La planta de agua abandonada parecía poco amenazante aquella tarde soleada. Robert abandonó el Toyota en el sitio que una semana atrás había ocupado un camión de bomberos y recorrió el camino de acceso dejándose impregnar por el canto de los pájaros y el suave susurrar del lago pendiente abajo.
Durante las jornadas de trabajo de los buzos siempre había permanecido fuera del edificio, y lo cierto es que no había encontrado ninguna razón para volver a entrar. Ahora tampoco la tenía; sin embargo, ascendía por la escalinata principal, concentrándose por primera vez en el estado de abandono de la construcción.
Franqueó el umbral de la puerta y se detuvo a observar el suelo faltante, los restos de revestimiento de la madera arrancada de las paredes, los marcos sin puertas. Todo aquello que podía ser tomado prestado, había desaparecido. Avanzó hacia la izquierda, atraído por la presencia de un boquete en el techo. Costaba entender cómo alguien había sido capaz de llegar hasta allí para robar los tirantes de madera, pero alguien debió de tener el coraje suficiente para hacerlo, porque tampoco estaban. Vio una planta trepadora, que se las había arreglado para crecer en los laterales del boquete, y el sol filtrándose por él, formando un cono en el que flotaban partículas de polvo.

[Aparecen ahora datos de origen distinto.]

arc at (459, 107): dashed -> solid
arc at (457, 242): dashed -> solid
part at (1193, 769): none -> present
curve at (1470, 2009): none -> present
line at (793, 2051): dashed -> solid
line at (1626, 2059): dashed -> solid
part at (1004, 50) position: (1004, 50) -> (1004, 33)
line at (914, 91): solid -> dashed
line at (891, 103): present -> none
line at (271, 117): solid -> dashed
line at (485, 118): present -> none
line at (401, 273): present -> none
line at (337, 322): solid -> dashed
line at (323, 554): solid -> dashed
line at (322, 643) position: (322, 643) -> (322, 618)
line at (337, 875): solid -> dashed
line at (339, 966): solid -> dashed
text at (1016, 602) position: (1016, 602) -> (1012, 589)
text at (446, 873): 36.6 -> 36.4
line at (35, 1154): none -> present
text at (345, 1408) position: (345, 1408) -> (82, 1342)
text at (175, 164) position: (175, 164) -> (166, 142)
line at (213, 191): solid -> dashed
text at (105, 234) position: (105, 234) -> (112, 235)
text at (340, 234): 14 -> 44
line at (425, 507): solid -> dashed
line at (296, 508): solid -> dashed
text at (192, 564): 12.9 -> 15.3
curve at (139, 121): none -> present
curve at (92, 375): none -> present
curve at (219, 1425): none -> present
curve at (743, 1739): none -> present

Mientras se dirigía hacia el cono de luz, estudió los ventanales de la fachada. Los marcos metálicos reticulados estaban intactos; no así los cristales que otrora debieron de servir de contención a la brisa que ahora se colaba hacia el interior. El lugar poseía las características ideales para que un grupo de niños armados con algunas piedras los hicieran estallar. Vagamente se preguntó si Ben habría ido allí con sus amigos en algún momento, y al instante siguiente se dijo que no tenía importancia.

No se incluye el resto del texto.